So Brian loves the headline “Huckabee’s Tax Plan is Brilliant (So Why is it Getting Trashed)”…wow, I’m shocked, but he should actually read the article.

The conclusion is this:

But the good news is that the details don’t matter, because there’s an easier way to design a graduated sales tax. Namely, keep the graduated income tax and add a provision for unlimited IRAs. Presto, you’ve got the equivalent of a graduated sales tax.

That’s not necessarily desirable. You could well argue that a flat tax rate is a feature, not a bug. But that’s a topic for a different column. The point of this column is that the whole flat-versus-graduated issue is quite tangential to the sales-versus-income-tax issue. And the underlying issue becomes a lot clearer once you realize that a sales tax is a modified income tax. The right question is: Is the proposed modification a good one? The answer, according to a growing consensus among macroeconomists, is: Yes.

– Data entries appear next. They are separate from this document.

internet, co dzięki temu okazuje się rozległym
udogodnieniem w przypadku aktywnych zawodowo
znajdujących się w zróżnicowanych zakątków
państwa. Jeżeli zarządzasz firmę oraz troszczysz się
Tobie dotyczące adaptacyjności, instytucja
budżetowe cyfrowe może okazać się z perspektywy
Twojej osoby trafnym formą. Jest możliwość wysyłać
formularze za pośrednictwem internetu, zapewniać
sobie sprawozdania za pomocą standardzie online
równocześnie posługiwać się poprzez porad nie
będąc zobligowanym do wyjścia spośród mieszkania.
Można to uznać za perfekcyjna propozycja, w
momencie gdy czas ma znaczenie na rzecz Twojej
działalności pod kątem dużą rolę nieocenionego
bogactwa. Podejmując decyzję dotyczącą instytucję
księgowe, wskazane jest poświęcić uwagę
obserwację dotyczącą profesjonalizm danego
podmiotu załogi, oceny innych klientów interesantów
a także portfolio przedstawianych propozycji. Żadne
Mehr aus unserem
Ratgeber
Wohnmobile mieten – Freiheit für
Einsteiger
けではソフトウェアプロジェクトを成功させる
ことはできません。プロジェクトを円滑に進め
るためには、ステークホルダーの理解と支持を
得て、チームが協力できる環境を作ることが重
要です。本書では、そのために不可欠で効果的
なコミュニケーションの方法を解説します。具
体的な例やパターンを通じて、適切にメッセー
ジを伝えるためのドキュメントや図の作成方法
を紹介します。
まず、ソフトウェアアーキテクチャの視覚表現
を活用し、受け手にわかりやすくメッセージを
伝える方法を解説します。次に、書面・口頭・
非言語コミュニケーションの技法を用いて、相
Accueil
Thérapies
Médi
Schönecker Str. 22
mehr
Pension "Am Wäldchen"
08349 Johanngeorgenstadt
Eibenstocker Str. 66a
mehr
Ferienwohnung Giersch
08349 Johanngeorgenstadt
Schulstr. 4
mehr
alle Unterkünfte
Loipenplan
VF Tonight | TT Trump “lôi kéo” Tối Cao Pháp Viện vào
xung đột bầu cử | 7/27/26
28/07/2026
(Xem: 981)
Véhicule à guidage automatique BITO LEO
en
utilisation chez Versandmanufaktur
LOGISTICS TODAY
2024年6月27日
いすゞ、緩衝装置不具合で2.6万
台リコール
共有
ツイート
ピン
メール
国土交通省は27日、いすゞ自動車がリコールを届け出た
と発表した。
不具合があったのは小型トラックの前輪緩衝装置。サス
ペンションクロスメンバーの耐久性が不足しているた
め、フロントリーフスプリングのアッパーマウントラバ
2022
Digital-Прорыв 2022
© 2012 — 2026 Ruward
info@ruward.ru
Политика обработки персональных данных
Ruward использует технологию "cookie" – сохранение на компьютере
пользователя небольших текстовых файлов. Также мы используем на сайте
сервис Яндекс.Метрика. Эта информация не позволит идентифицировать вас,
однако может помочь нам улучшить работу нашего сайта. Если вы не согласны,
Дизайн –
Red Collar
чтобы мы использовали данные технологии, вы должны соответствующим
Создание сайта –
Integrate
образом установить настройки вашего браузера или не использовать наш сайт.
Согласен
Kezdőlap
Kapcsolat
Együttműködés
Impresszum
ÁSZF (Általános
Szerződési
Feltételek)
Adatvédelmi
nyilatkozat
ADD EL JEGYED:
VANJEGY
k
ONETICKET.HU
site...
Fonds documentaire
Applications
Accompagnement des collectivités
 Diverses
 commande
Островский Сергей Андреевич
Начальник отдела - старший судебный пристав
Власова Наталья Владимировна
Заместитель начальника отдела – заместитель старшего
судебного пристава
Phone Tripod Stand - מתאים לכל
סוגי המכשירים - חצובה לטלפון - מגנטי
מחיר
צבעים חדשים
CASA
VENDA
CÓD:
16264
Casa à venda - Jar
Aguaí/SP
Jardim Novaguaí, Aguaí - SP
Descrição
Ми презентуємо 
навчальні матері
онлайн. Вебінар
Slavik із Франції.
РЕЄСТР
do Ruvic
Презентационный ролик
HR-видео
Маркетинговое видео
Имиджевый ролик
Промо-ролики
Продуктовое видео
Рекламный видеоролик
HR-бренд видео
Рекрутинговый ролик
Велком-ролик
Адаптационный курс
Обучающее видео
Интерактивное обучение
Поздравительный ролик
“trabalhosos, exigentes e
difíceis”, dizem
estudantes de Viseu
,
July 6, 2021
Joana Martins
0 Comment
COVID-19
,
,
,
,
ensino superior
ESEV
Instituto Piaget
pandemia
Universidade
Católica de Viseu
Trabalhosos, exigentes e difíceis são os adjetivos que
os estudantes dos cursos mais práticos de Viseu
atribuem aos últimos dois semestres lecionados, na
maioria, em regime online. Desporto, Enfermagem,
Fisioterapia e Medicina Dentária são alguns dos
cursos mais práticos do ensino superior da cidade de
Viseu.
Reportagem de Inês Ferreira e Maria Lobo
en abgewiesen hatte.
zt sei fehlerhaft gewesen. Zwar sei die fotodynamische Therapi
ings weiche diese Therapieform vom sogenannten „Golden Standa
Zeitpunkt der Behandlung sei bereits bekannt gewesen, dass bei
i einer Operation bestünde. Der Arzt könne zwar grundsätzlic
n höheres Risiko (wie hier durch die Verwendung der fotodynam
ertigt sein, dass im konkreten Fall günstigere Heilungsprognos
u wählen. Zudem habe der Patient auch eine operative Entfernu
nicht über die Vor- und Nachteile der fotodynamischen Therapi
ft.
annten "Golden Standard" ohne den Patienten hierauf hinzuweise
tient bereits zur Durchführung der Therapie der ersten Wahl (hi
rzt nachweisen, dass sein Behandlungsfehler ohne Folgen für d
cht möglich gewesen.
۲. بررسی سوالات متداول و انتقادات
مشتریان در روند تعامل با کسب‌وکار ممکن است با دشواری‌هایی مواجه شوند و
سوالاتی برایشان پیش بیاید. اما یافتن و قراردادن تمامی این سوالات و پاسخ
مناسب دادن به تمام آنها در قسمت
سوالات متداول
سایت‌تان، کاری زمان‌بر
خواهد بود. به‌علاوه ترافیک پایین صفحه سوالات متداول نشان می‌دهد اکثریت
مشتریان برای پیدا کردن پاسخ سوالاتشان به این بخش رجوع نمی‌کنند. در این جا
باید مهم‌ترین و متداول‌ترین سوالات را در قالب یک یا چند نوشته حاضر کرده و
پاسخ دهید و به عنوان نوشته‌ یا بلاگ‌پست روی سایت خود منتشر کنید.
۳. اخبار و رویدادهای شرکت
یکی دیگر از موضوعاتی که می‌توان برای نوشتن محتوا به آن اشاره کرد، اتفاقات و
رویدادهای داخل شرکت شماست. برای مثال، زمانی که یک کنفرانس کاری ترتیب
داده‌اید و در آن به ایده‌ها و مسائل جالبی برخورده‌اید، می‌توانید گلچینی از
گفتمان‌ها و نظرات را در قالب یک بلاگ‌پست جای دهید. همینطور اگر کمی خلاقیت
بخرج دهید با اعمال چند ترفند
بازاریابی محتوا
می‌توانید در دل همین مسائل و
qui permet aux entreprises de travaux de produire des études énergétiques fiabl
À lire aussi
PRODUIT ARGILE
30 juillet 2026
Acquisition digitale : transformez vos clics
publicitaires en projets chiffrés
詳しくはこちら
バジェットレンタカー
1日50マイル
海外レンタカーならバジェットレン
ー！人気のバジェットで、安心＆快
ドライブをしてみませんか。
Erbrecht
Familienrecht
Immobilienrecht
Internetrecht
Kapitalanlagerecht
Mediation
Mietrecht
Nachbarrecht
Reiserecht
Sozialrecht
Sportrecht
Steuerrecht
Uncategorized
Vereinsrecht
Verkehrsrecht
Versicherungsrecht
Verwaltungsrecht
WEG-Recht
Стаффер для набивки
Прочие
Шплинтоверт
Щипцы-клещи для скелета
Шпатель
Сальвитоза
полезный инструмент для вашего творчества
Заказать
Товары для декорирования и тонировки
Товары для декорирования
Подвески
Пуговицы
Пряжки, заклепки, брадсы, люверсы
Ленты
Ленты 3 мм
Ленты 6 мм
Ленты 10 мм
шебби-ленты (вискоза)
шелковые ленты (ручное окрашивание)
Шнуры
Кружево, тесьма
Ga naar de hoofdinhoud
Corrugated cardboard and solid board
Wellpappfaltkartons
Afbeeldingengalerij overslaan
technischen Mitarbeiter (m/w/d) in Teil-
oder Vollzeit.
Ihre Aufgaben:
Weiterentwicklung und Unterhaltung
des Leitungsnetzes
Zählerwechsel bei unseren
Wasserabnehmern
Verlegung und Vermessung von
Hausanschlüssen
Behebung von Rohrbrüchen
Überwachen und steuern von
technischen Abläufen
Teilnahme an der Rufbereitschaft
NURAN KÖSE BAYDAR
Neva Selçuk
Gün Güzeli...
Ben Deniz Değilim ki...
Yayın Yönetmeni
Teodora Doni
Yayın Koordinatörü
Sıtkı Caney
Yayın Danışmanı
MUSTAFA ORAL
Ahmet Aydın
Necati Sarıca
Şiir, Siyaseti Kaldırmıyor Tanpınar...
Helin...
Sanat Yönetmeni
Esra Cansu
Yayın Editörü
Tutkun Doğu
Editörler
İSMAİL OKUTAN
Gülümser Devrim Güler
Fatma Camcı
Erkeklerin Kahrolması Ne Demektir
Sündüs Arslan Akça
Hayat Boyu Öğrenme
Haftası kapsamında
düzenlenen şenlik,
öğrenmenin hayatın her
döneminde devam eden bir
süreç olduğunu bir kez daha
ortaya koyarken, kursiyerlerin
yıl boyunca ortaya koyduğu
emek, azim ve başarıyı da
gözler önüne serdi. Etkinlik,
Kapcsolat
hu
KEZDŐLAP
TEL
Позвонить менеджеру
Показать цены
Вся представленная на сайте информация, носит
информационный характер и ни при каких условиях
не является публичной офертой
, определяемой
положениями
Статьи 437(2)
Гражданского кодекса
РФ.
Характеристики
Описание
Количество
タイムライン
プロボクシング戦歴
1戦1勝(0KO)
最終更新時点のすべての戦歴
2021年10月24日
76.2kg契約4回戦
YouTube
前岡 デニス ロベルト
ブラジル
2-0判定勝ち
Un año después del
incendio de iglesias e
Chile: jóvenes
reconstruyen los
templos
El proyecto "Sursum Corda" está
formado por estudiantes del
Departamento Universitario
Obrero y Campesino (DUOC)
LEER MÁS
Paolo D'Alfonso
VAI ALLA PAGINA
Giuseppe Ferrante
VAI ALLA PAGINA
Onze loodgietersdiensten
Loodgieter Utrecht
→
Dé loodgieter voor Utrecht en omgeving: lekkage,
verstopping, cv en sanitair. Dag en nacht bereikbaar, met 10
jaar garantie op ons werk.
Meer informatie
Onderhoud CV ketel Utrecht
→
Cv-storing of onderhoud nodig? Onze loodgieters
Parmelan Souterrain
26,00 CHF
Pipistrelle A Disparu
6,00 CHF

I think a modified income tax that includes a liberalized IRA policy is much more palatable than a national sales tax, even if the effects are equivalent. The biggest issue I have with the fair tax is the fact that Alabama is already so dependent on the sales tax that you would be asking a poor citizen in Alabama to pay $33 in tax on a $100 purchase. That just isn’t going to work, no matter how you incentivize it.